» Records shown

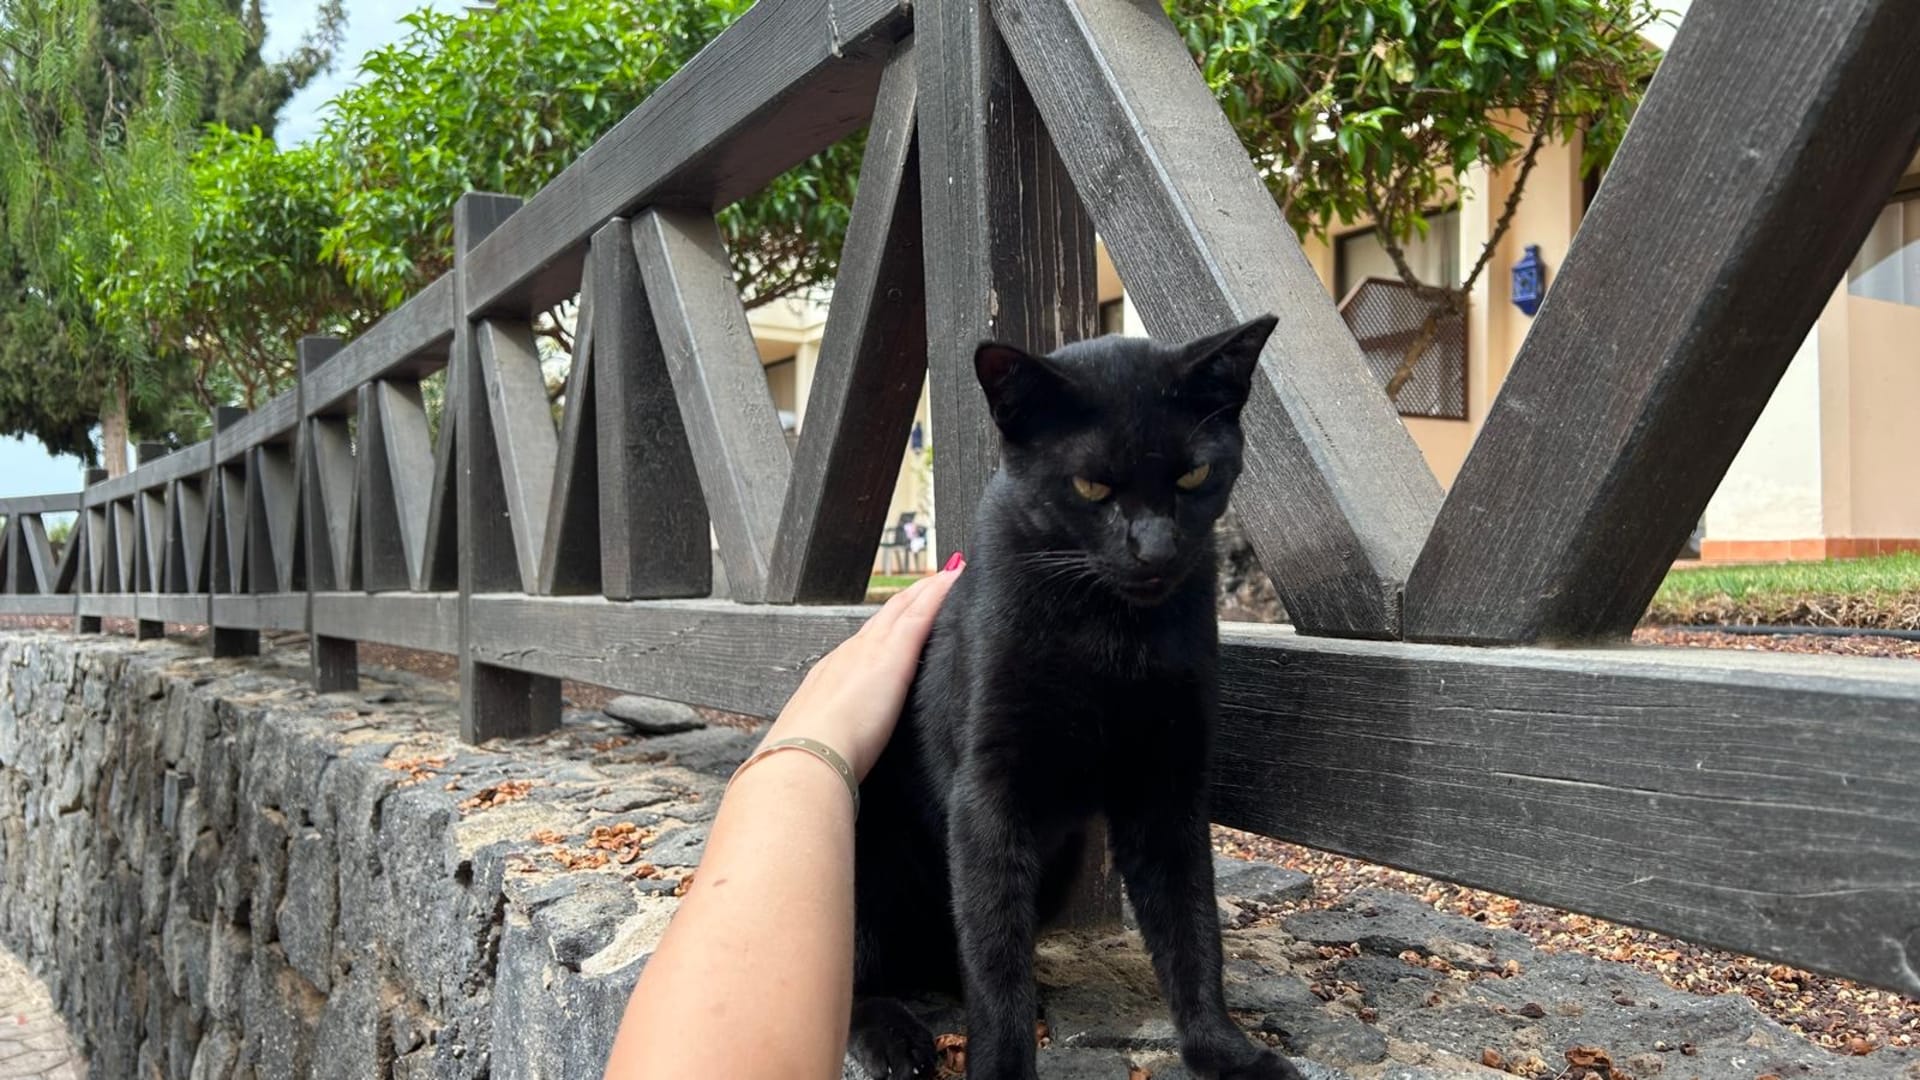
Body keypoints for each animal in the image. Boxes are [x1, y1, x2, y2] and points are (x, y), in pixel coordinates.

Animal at [847, 316, 1302, 1080]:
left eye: (1193, 475)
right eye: (1091, 485)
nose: (1155, 550)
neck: (1110, 637)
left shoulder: (1169, 785)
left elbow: (1192, 925)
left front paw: (1224, 1051)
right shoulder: (987, 796)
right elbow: (995, 954)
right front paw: (1002, 1069)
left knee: (953, 955)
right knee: (859, 972)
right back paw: (892, 1038)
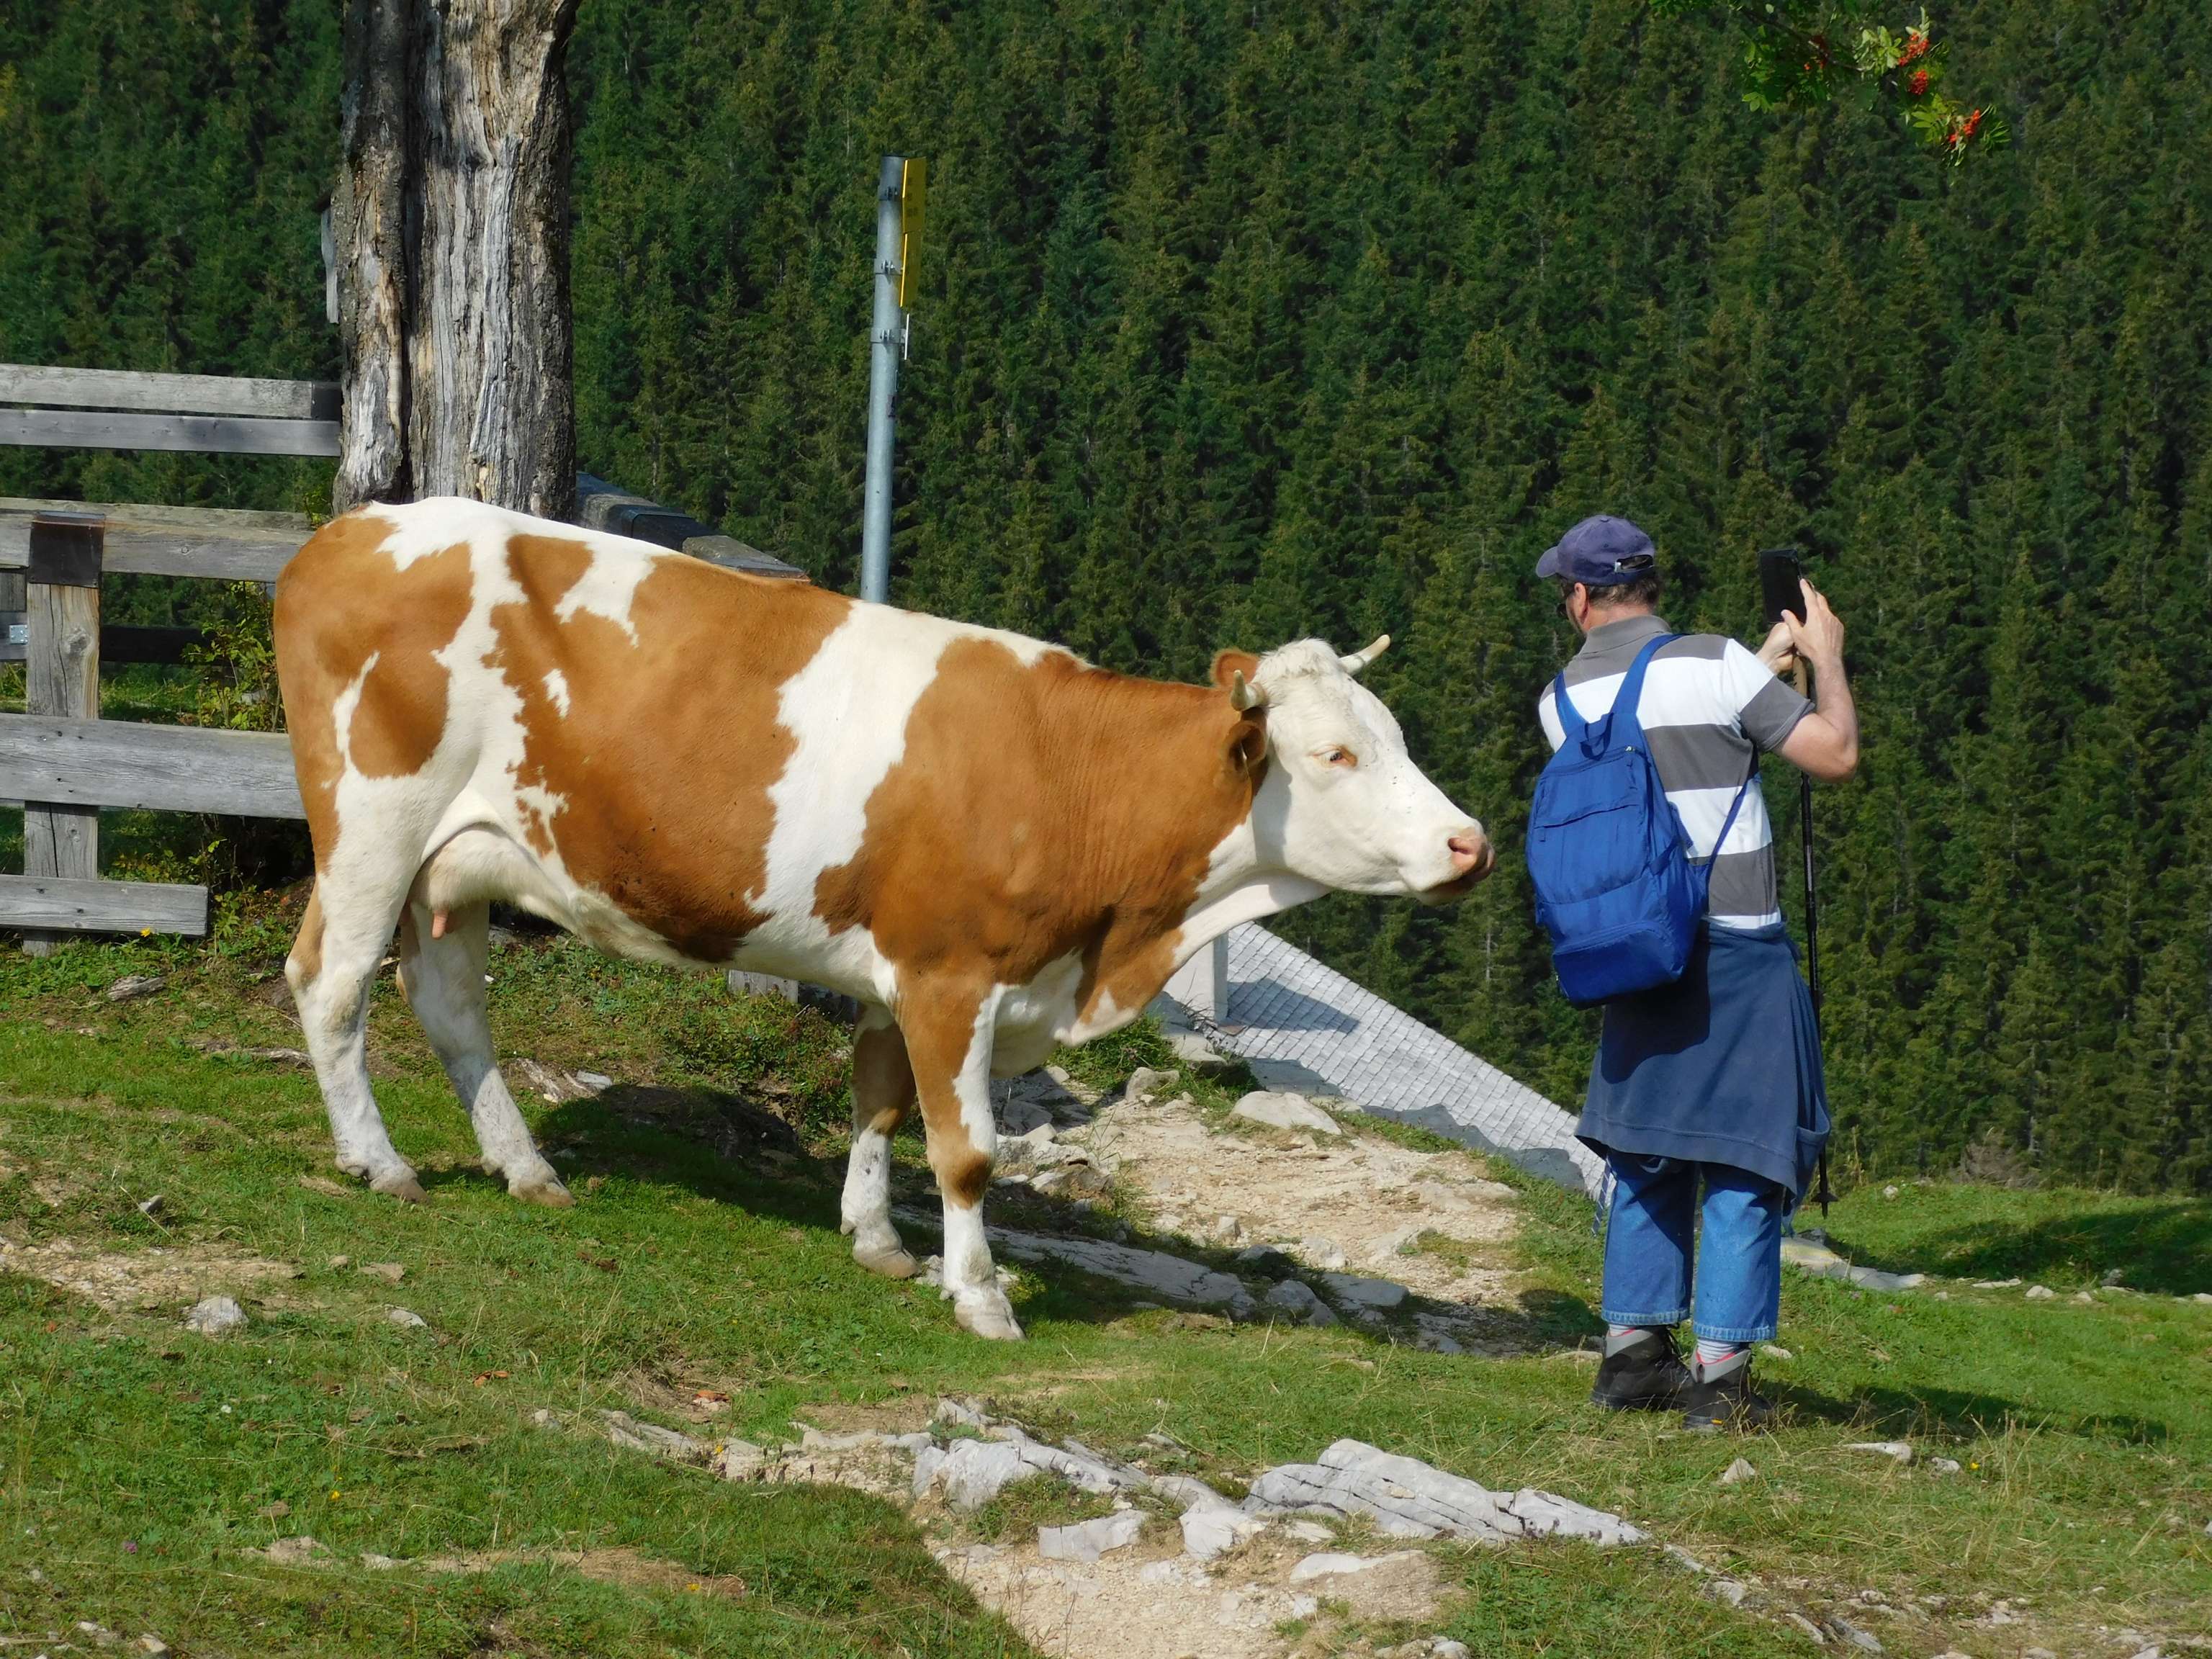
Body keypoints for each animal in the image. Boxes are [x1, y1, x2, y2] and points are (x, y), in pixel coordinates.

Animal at [272, 498, 1493, 1339]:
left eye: (1394, 735)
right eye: (1333, 755)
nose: (1469, 844)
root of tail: (355, 527)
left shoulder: (902, 966)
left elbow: (880, 1105)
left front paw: (873, 1239)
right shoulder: (955, 973)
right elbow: (967, 1150)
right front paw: (982, 1295)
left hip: (461, 864)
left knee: (450, 1008)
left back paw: (525, 1167)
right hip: (373, 825)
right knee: (330, 985)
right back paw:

» Exercise
Give again, word for word, the lines above from the first one through the one containing "left eye: (1394, 735)"; no pictures.

» Reply to the exercise
Body keypoints for each animal in the image. Boxes are [x1, y1, x2, y2] and points are (x, y), in pixel coordinates.

Animal at [847, 316, 1302, 1080]:
left eye: (1193, 475)
right eye: (1091, 485)
nose: (1155, 550)
neck: (1110, 637)
left shoulder: (1169, 785)
left elbow: (1192, 925)
left front paw: (1224, 1051)
right shoulder: (987, 796)
right elbow: (995, 954)
right front paw: (1002, 1069)
left knee: (953, 955)
right knee: (859, 972)
right back paw: (892, 1038)
Body keypoints for each animal in the image. Boxes are [x1, y1, x2, y2] and points are (x, y), in pixel coordinates.

Animal at [272, 498, 1493, 1339]:
left eye: (1394, 735)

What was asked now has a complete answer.